# Reef stocking guidlines



## Scottyb442 (Dec 30, 2011)

I was looking for input on maximum stock levels for a 37 gal. reef with 36 - 38 lbs of live rock. currently the tank is home to 
spotted cardinal
6 line wrasse
frefish goby
yellow headed jaw fish
royal gramma
2 emerald crabs
2 peppermint shrimp
12-15 blueand scarlet hermit crabs
as well as 5 or 6 small coral frags
I would like to add a flame angel and a mandarin goby at some point as well as more corals. an input would be appreciated*c/p*


----------



## Reefing Madness (Aug 12, 2011)

You'd be able to get those fish in there. Got a good skimmer? Also, as you probably know, hope your tank is mature enough to have a mess of PODS in there to feed your Mandarin, or hope that you it'll take other food. 
Good luck.
*rotating smile


----------



## NeonShark666 (Dec 13, 2010)

You have reached the maximum stocking level for a reef tank. Do not add any more animals, especially Coral. You are in danger of generating high Nitrate levels that could kill your Coral, Gramma, Shrimp and Crabs..


----------



## Reefing Madness (Aug 12, 2011)

NeonShark666 said:


> You have reached the maximum stocking level for a reef tank. Do not add any more animals, especially Coral. You are in danger of generating high Nitrate levels that could kill your Coral, Gramma, Shrimp and Crabs..

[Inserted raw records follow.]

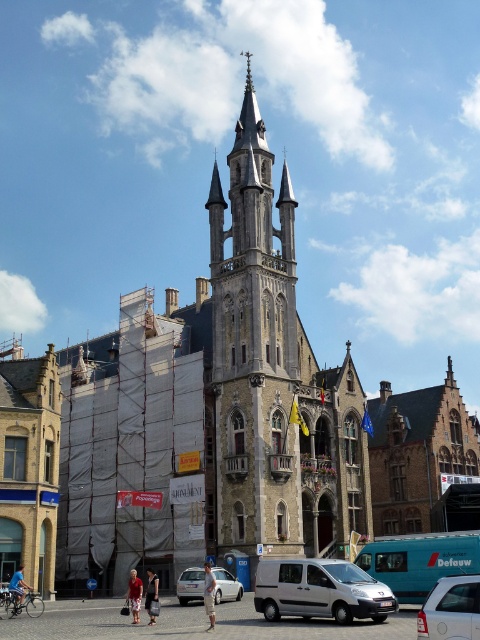
You are a delivery person standing in front of the historic building and need to park your silver metallic van at center. There is a red cotton shorts at lower center blocking the parking spot. Can you estimate if the van can fit into the parking spot without moving the shorts?

The silver metallic van at center might be wider than red cotton shorts at lower center, so it is uncertain if the van can fit without moving the shorts. It is safer to move the shorts first.

You are a photographer standing in the town square and want to capture both the silver metallic hatchback at center and the light brown leather pants at center in a single frame. Based on their positions, which object should you adjust your camera angle to focus on first to ensure both are in the shot?

Since the silver metallic hatchback at center is to the left of the light brown leather pants at center, you should adjust your camera angle to focus on the silver metallic hatchback at center first to ensure both are included in the frame.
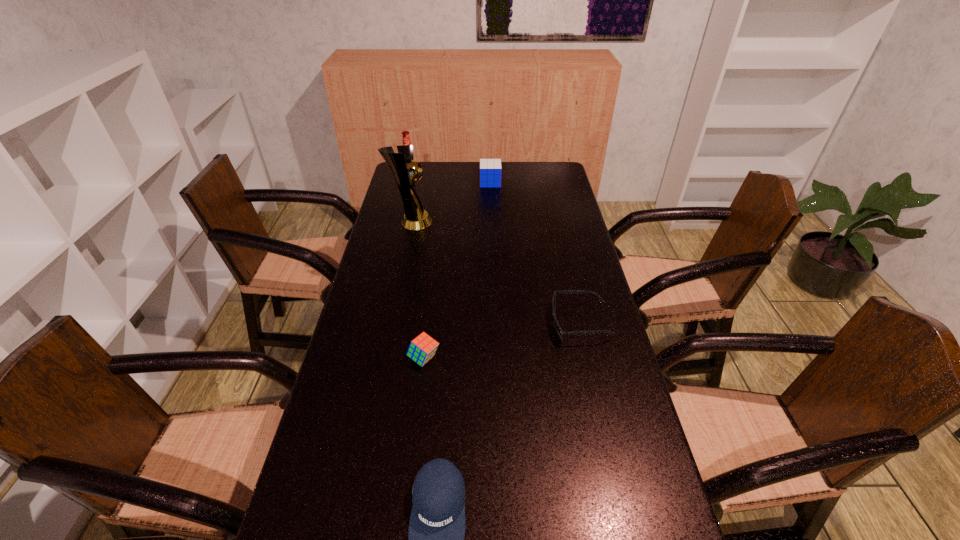
Image resolution: width=960 pixels, height=540 pixels. Identify the location of vacant space located on the back of the fifth shortest object. [414, 169].

Find the location of a particular element. This screenshot has width=960, height=540. vacant area situated on the front of the farther cube is located at coordinates (492, 208).

Where is `vacant space located on the left of the nearer cube`? Image resolution: width=960 pixels, height=540 pixels. vacant space located on the left of the nearer cube is located at coordinates (385, 358).

Find the location of a particular element. The width and height of the screenshot is (960, 540). vacant space positioned 0.300m on the front-facing side of the rightmost object is located at coordinates (447, 323).

Locate an element on the screen. Image resolution: width=960 pixels, height=540 pixels. free space located on the front-facing side of the rightmost object is located at coordinates (465, 323).

What are the coordinates of `vacant space located 0.370m on the front-facing side of the rightmost object` in the screenshot? It's located at (422, 323).

I want to click on root beer at the far edge, so click(x=406, y=140).

Where is `cube that is positioned at the far edge`? This screenshot has height=540, width=960. cube that is positioned at the far edge is located at coordinates (490, 169).

Where is `award present at the left edge`? award present at the left edge is located at coordinates (402, 165).

Locate an element on the screen. root beer present at the left edge is located at coordinates (406, 140).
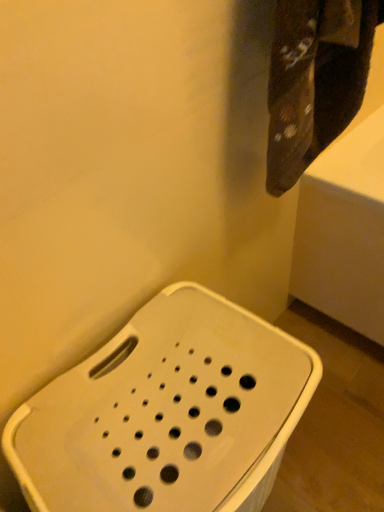
Question: From the image's perspective, is dark brown fabric at upper right above or below white plastic stool at lower left?

Choices:
 (A) below
 (B) above

Answer: (B)

Question: Considering the positions of dark brown fabric at upper right and white plastic stool at lower left in the image, is dark brown fabric at upper right bigger or smaller than white plastic stool at lower left?

Choices:
 (A) big
 (B) small

Answer: (B)

Question: Do you think dark brown fabric at upper right is within white plastic stool at lower left, or outside of it?

Choices:
 (A) outside
 (B) inside

Answer: (A)

Question: Considering their positions, is white plastic stool at lower left located in front of or behind dark brown fabric at upper right?

Choices:
 (A) behind
 (B) front

Answer: (B)

Question: Would you say white plastic stool at lower left is to the left or to the right of dark brown fabric at upper right in the picture?

Choices:
 (A) right
 (B) left

Answer: (B)

Question: Considering the positions of white plastic stool at lower left and dark brown fabric at upper right in the image, is white plastic stool at lower left wider or thinner than dark brown fabric at upper right?

Choices:
 (A) thin
 (B) wide

Answer: (B)

Question: Is white plastic stool at lower left spatially inside dark brown fabric at upper right, or outside of it?

Choices:
 (A) inside
 (B) outside

Answer: (B)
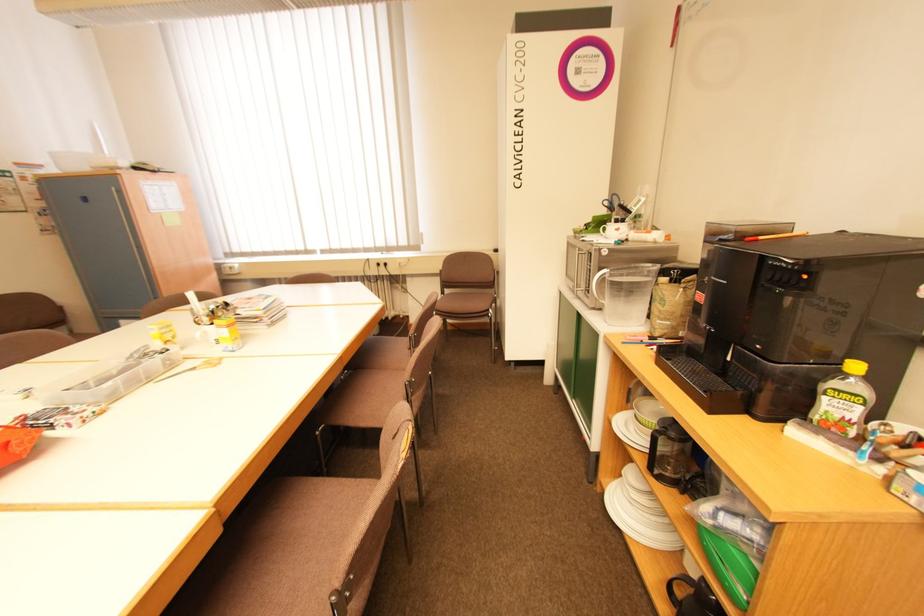
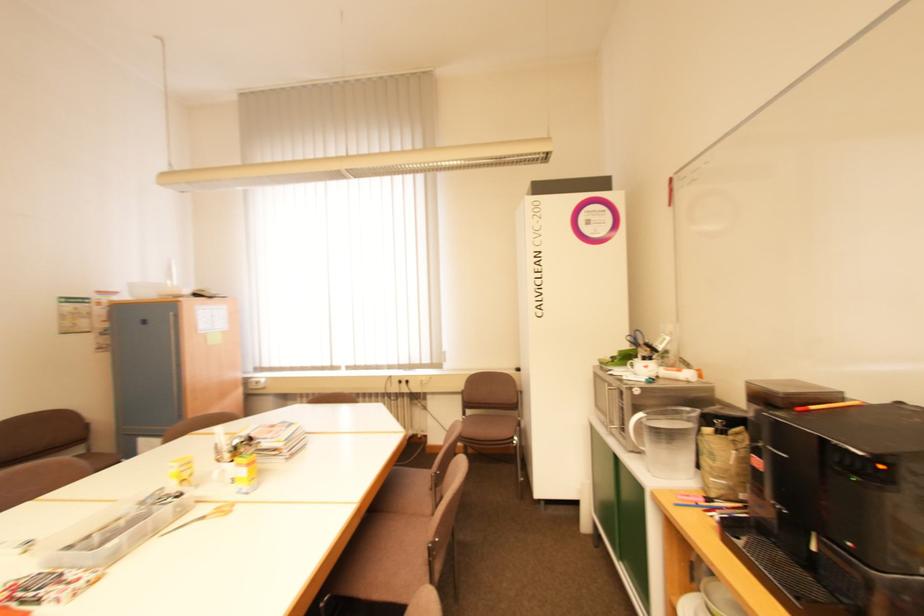
Question: The first image is from the beginning of the video and the second image is from the end. How did the camera likely rotate when shooting the video?

Choices:
 (A) Left
 (B) Right
 (C) Up
 (D) Down

Answer: (C)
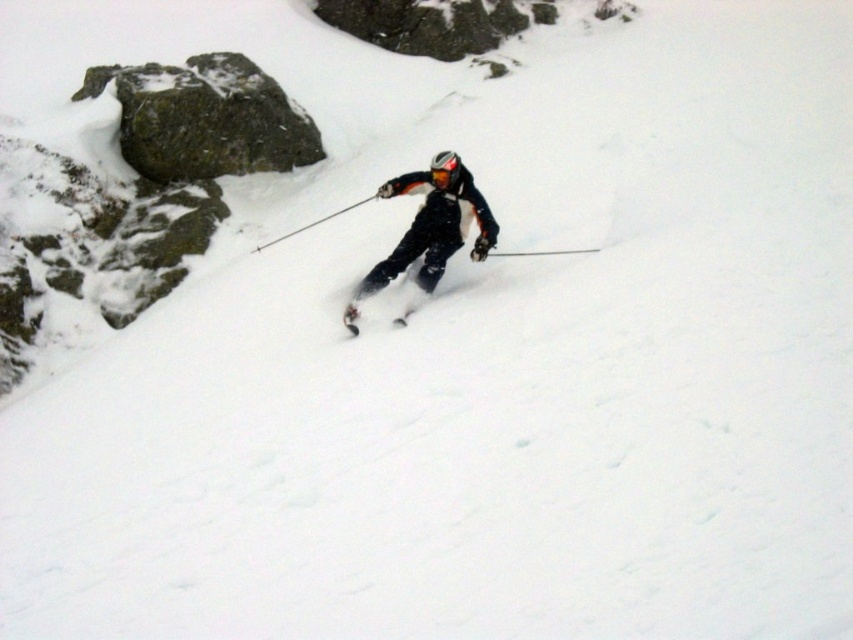
You are a ski equipment inspector checking the equipment of a skier. You notice the matte black ski at center and the metallic ski pole at center. Which object has a smaller width?

The matte black ski at center is thinner than the metallic ski pole at center, so the matte black ski at center has a smaller width.

You are a skier who wants to retrieve your metallic ski pole at center from the slope. You are currently standing at the base of the slope where the matte black ski at center is located. Can you reach the pole without moving more than 3 meters?

The distance between the matte black ski at center and the metallic ski pole at center is 3.63 meters, so you cannot reach the pole without moving more than 3 meters.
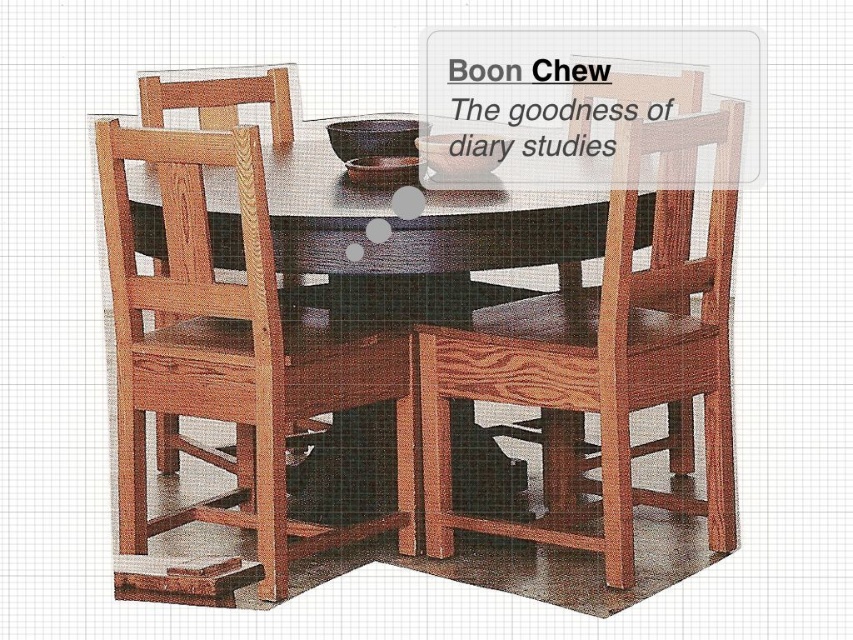
Question: Which point appears closest to the camera in this image?

Choices:
 (A) (370, 532)
 (B) (726, 108)

Answer: (B)

Question: Can you confirm if wooden chair at center is thinner than wooden table at center?

Choices:
 (A) no
 (B) yes

Answer: (B)

Question: Does natural wood chair at lower left appear under natural wood chair at center?

Choices:
 (A) no
 (B) yes

Answer: (B)

Question: Does wooden chair at center have a smaller size compared to natural wood chair at center?

Choices:
 (A) yes
 (B) no

Answer: (B)

Question: Based on their relative distances, which object is nearer to the wooden table at center?

Choices:
 (A) natural wood chair at center
 (B) wooden chair at center
 (C) natural wood chair at lower left

Answer: (C)

Question: Which of the following is the farthest from the observer?

Choices:
 (A) (247, 292)
 (B) (605, 321)
 (C) (148, 234)

Answer: (C)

Big skimmer would take care of the extra load.


----------



## Scottyb442 (Dec 30, 2011)

I'm getting the skimmer before anything else goes in. and I am going to wait for the tank to mature before I get the mandarin. as of right now all my parameters are good and staying steady.


----------



## Reefing Madness (Aug 12, 2011)

Get 2 thumbs up from me!!!
You can feed the tank PODS, for a Mandarin, they sell em.
*cool-dude


----------



## straydog (May 14, 2011)

There could be problems with the two fish you are considering. The angels can be hit or miss on nipping corals. My red line angel nips but I only keep mushrooms so it is no big deal so far. The manderin may have too much competition for the pods with the fish you already have. Also keep a close eye on the 6line when you add more fish they can be mean to new additions to the tank and are usually best behaved if added last.


----------



## Scottyb442 (Dec 30, 2011)

so far so good on the 6 line. he hasn't really shown any aggression when I have added fish. I know the angels can be coral nippers. Is there any way around this or just shot in the dark? thanks for the heads up on the mandarin competition for food, I was unaware.


----------



## straydog (May 14, 2011)

From what I've seen and heard from others the angel are all a try and see type fish. Some people can keep them for years and never have trouble from them till one day something snaps and they start nipping. They is always a chance of it. Just depends if you are willing to take the chance on it or not. If not the flame hawk might be an alternative they are good with corals, close to the same color, and usually good with other fish in the tank if they are the same size or slightly smaller than the fish already in the tank.


----------